Was ist die Chargenfreigabe?

Für bestimmte Arzneispezialitäten muss eine Chargenfreigabe durch ein österreichisches behördliches Arzneimittelkontrolllabor (Official Medicinal Control Laboratory, OMCL) vorliegen, bevor diese in Verkehr gebracht werden dürfen.

 

Für Arzneispezialitäten, die in Österreich zugelassen sind, können auch Chargenfreigabezertifikate von anderen OMCLs innerhalb der EU/EWR-Staaten und der Schweiz anerkannt werden, wenn die Zulassung im Freigabeland mit der österreichischen Produktspezifikation übereinstimmt.

 

Folgende Arzneispezialitäten, die zur Anwendung am Menschen vorgesehen sind, fallen unter diese Bestimmungen:

 

  • Arzneispezialitäten, die unter Verwendung von menschlichem Blut oder Blutplasma als Ausgangsstoff hergestellt wurden
  • Immunologische Arzneispezialitäten, die aus Impfstoffen, Toxinen, Sera oder Allergenen bestehen, soweit es sich dabei um

    - Lebendimpfstoffe

    - für die Primärimmunisierung von Kleinkindern oder anderen Risikogruppen verwendete Arzneimittel

    - bei Immunisierungsprogrammen im Rahmen des öffentlichen Gesundheitswesens verwendete Arzneimittel, oder um

    - Arzneispezialitäten handelt, die neu zugelassen oder mit Hilfe neuartiger Techniken hergestellt werden oder für eine bestimmte Herstellerin/einen bestimmten Hersteller neu sind.
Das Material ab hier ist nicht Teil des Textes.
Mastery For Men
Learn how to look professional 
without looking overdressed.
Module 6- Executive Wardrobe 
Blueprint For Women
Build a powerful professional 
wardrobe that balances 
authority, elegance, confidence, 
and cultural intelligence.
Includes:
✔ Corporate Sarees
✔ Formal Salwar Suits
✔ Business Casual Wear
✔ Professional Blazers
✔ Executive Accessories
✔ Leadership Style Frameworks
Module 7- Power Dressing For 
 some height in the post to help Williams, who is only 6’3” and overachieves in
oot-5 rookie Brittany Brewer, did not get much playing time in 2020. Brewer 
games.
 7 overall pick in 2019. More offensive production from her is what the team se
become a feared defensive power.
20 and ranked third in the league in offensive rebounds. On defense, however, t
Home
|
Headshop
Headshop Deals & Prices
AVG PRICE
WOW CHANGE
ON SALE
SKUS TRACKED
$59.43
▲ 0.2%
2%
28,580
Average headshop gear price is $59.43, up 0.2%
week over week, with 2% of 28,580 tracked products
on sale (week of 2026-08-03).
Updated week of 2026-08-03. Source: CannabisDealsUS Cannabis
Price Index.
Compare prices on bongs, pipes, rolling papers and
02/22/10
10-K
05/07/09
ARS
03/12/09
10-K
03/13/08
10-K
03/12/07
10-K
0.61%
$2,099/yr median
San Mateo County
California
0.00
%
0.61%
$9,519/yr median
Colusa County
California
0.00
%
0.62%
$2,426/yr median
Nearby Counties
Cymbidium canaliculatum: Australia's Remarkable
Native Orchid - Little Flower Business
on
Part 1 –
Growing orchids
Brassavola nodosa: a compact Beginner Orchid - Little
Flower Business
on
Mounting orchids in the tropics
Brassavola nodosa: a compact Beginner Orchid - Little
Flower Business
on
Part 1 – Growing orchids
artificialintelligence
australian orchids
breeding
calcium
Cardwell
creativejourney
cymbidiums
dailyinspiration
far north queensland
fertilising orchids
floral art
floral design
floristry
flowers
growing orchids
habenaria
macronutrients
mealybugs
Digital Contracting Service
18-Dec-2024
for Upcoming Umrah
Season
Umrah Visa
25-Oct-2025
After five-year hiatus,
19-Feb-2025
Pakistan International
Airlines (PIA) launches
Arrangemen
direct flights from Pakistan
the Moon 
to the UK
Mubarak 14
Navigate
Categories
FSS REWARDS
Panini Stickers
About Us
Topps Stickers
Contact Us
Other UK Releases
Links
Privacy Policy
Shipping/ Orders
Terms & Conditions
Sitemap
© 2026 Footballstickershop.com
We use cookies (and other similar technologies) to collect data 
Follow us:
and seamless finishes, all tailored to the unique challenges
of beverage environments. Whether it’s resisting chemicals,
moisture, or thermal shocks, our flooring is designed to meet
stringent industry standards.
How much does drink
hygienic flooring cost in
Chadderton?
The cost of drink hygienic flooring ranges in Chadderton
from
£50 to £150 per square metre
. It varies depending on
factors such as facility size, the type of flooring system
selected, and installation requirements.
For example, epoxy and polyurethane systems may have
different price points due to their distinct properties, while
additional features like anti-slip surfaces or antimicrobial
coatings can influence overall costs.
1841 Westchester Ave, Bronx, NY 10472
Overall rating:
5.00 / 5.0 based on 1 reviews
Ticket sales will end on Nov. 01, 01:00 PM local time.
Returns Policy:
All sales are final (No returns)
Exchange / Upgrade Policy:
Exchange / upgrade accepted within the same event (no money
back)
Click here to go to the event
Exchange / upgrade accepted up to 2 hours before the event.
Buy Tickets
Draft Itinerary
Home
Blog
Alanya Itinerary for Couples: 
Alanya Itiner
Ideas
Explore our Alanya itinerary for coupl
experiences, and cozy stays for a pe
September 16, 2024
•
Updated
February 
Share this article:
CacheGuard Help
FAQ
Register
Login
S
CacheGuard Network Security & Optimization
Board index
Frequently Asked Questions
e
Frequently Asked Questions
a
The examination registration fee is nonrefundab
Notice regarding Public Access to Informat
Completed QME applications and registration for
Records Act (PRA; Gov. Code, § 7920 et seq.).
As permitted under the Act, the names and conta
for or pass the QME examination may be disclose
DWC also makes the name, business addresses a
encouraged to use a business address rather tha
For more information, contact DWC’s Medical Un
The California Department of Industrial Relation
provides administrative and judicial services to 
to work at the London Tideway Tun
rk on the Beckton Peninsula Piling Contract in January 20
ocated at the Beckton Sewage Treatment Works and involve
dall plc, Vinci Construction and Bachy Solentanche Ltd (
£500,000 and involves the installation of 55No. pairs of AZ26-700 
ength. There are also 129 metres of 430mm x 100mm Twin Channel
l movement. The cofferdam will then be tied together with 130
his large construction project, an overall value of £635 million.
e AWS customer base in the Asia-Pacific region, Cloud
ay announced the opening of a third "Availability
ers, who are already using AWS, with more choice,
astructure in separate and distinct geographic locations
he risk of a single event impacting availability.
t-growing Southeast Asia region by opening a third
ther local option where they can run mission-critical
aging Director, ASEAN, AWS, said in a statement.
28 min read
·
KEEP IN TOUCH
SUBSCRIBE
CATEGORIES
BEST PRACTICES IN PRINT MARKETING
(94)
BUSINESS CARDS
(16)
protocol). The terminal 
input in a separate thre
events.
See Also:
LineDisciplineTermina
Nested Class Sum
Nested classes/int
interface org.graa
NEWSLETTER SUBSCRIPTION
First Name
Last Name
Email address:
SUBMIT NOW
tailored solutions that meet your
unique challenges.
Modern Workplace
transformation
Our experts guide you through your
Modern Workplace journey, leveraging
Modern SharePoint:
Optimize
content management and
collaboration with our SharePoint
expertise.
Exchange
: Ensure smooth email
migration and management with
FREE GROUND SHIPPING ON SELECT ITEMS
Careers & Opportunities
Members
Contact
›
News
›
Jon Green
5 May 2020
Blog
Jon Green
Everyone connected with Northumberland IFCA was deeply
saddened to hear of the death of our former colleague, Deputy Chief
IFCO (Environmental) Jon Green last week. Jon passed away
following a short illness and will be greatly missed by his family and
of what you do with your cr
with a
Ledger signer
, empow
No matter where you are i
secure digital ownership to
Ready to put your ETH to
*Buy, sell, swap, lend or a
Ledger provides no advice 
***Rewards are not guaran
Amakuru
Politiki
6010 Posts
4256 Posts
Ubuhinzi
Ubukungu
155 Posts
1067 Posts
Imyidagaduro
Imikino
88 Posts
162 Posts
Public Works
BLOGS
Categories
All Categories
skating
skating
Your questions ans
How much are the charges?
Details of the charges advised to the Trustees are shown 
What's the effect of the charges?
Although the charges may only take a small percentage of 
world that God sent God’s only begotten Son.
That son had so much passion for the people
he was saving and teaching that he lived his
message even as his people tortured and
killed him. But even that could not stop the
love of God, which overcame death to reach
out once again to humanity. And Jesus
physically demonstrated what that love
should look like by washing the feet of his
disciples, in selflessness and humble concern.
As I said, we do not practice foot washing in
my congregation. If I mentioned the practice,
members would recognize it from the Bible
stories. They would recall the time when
Diese Arzneispezialitäten unterliegen der Chargenfreigabe für einen näher zu bestimmenden Übergangszeitraum. Diese Arzneispezialitäten müssen vom Bundesamt für Sicherheit im Gesundheitswesen per Bescheid zugelassen werden
  • Die Chargenfreigabepflicht gilt auch für Arzneispezialitäten, die für die Anwendung am oder im Tier gedacht sind, sofern es sich dabei um immunologische Arzneispezialitäten, die aus Impfstoffen, Toxinen, Sera oder Allergenen bestehen und zur Abwehr von anzeigepflichtigen Tierseuchen gemäß Tierseuchengesetz bestimmt sind.